Un quiste tirogloso es un defecto congénito (presente al nacer). Cuando la glándula tiroidea se forma durante el desarrollo embrionario, comienza en la base de la lengua y baja por el cuello a través de un conducto llamado Conducto Tirogloso; este conducto normalmente desaparece una vez que la tiroides alcanza su posición final en el cuello. Sin embargo, a veces, algunas porciones del conducto permanecen y forman cavidades o sacos llamados quistes, los cuales pueden llenarse de líquido o moco e inflamarse si se infectan. Los quistes de gran tamaño pueden provocar dificultades para tragar u obstruir las vías aéreas.

El quiste del Conducto Tirogloso es una malformación frecuente y constituye el 40% de las anomalías congénitas cervicales. Aunque por su origen congénito, el quiste tirogloso, que está presente desde el nacimiento, puede manifestarse a cualquier edad, apareciendo generalmente antes de la segunda década de vida; es poco frecuente su manifestación en el lactante, pudiendo incluso ser un hallazgo casual durante una exploración rutinaria.

Se origina por la falla del cierre del Conducto Tirogloso (Figura 1) durante el descenso del tiroides en la 6ta. semana de gestación. Clásicamente, se detecta cuando por su progresivo crecimiento se hace visible y palpable en el cuello o, lo que es más frecuente, cuando supura, generalmente, después de una infección respiratoria.

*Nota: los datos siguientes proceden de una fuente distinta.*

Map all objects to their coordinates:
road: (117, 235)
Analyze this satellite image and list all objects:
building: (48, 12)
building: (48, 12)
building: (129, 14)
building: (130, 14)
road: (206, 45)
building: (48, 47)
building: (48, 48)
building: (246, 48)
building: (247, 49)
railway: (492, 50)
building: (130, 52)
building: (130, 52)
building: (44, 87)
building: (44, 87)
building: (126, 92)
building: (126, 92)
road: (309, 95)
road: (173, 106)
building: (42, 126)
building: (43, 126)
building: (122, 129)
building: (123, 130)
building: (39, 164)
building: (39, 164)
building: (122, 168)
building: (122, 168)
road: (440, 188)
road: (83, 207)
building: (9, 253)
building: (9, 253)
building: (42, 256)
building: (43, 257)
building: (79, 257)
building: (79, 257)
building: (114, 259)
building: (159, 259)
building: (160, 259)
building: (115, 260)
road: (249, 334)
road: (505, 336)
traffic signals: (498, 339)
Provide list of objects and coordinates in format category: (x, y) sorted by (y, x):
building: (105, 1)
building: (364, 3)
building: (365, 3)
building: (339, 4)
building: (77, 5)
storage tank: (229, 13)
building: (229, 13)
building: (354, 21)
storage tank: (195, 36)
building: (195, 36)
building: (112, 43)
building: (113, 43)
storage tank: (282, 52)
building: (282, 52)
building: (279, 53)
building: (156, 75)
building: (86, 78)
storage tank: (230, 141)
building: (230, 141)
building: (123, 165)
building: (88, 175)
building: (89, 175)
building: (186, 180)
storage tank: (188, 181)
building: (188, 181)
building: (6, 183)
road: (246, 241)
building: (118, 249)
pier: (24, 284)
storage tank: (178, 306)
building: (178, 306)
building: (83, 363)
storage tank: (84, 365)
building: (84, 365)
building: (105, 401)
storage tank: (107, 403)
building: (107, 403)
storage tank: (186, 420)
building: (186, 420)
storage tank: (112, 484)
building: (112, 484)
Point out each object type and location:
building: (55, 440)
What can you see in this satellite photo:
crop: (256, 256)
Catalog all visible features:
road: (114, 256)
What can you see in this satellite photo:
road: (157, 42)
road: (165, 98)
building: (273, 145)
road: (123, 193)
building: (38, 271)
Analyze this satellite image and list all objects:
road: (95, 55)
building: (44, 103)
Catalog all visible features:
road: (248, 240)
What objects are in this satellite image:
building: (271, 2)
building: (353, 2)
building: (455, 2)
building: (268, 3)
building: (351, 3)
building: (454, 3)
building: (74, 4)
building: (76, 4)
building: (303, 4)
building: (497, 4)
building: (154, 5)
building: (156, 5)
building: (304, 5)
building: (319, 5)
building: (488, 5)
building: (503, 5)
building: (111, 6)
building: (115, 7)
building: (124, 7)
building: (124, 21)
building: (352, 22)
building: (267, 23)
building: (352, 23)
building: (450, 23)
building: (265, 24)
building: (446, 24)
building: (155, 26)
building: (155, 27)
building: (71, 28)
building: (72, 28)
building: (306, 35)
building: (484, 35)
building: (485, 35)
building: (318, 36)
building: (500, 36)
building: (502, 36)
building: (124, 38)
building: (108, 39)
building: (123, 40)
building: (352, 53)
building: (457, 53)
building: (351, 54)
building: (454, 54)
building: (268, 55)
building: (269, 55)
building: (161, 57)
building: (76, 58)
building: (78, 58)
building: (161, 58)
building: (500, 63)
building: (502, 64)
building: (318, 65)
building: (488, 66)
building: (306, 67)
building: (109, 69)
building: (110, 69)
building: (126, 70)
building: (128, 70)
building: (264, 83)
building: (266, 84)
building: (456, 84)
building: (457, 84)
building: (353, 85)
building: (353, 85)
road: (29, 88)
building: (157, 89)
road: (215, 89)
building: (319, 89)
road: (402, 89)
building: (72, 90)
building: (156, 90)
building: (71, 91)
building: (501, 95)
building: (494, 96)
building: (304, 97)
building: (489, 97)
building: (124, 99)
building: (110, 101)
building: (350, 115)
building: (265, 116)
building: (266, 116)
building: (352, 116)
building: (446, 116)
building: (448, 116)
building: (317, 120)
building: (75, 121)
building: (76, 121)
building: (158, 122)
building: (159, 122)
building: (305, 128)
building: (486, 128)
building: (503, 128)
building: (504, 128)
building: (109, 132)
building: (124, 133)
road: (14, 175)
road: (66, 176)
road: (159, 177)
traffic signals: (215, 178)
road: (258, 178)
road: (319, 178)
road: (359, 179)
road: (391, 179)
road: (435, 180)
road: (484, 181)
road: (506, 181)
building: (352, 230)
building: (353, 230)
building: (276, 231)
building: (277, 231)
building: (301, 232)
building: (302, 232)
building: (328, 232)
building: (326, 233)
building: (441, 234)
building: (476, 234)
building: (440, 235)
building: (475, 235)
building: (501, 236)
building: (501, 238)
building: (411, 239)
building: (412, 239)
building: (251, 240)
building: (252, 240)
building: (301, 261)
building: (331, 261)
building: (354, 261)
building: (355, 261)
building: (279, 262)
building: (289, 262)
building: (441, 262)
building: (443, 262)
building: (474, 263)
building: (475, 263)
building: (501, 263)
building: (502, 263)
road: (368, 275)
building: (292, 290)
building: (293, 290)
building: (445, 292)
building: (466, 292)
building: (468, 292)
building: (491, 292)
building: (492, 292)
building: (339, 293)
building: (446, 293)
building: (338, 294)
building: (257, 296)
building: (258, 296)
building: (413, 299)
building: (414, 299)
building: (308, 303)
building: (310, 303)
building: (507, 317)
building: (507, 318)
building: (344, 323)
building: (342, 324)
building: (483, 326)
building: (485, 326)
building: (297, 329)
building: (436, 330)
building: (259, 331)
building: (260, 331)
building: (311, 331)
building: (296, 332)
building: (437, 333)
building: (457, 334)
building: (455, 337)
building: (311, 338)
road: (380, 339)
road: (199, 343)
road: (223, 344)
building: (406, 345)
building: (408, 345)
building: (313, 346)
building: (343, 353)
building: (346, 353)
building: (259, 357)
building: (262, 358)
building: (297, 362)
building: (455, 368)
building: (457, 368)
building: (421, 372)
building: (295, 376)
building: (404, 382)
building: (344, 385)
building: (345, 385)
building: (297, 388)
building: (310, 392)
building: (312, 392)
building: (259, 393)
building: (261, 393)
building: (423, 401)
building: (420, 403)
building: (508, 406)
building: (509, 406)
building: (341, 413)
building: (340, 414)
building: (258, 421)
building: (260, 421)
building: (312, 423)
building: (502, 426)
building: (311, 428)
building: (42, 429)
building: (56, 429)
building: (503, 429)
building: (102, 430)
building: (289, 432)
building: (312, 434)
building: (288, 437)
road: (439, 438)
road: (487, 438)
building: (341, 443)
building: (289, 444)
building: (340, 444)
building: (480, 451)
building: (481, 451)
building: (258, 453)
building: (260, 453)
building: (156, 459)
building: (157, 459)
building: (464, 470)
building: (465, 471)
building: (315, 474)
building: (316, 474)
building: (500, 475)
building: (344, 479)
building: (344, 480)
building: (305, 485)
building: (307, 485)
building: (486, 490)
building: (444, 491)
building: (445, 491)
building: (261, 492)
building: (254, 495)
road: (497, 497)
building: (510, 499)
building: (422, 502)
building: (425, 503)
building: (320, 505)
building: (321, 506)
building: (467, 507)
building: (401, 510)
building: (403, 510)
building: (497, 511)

Figura Nº 1. Trayecto del Conducto Tirogloso:
El Conducto Tirogloso (CT) se inicia en  el Foramen Cecum (FC) , sigue por la  Lengua (L), gira sobre el  Hioides (H) y termina en el Tiroides (T).

En el 80% de los casos, este quiste está presente a nivel del hueso hioides, 10% suprahioideos, 7% supraesternales y 3% linguales. Sólo el 5% de los casos se fistuliza.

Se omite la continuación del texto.